To the immediate west on Surrey Street lies the Library Theatre, which, managed by Sheffield City Council, lies within the city's central library. Also on Surrey Street is the Montgomery Theatre, which is owned by Montgomery Arts & Christian Centre Sheffield Ltd, a cross-denominational Christian organisation.

Sheffield city centre's other main venue, the City Hall, is located close by on Barker's Pool.

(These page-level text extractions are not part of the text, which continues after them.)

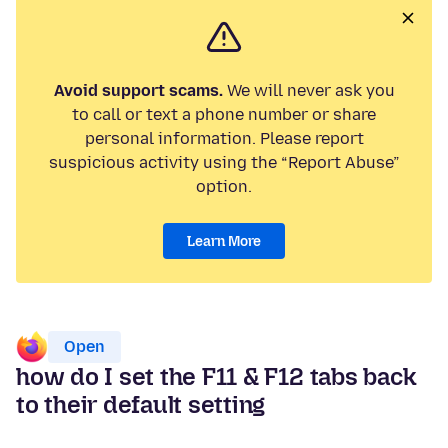
Avoid support scams.
We will never ask you
to call or text a phone number or share
personal information. Please report
suspicious activity using the “Report Abuse”
option.
Learn More
Open
how do I set the F11 & F12 tabs back
to their default setting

==Tudor Square and Crucible redevelopment==
In 2010 Tudor Square was modernised with funds provided by the European Regional Development Fund via Yorkshire Forward. For the project £4 million was allocated to redevelop the square to coincide with the refurbished and redesigned Crucible theatre. The aim of the project was to provide Sheffield Theatres Trust with an open public space for cultural activity and create an impressive new gateway to the city.

The refurbishment of the Crucible theatre was also partially funded by Yorkshire Forward and cost £15 million to complete. The aim of this particular project was to improve the night time economy of the city centre, something which the theatre has done so for its entire history. The redevelopment will, amongst other things, provide a much improved venue for the world snooker championships which are held there annually.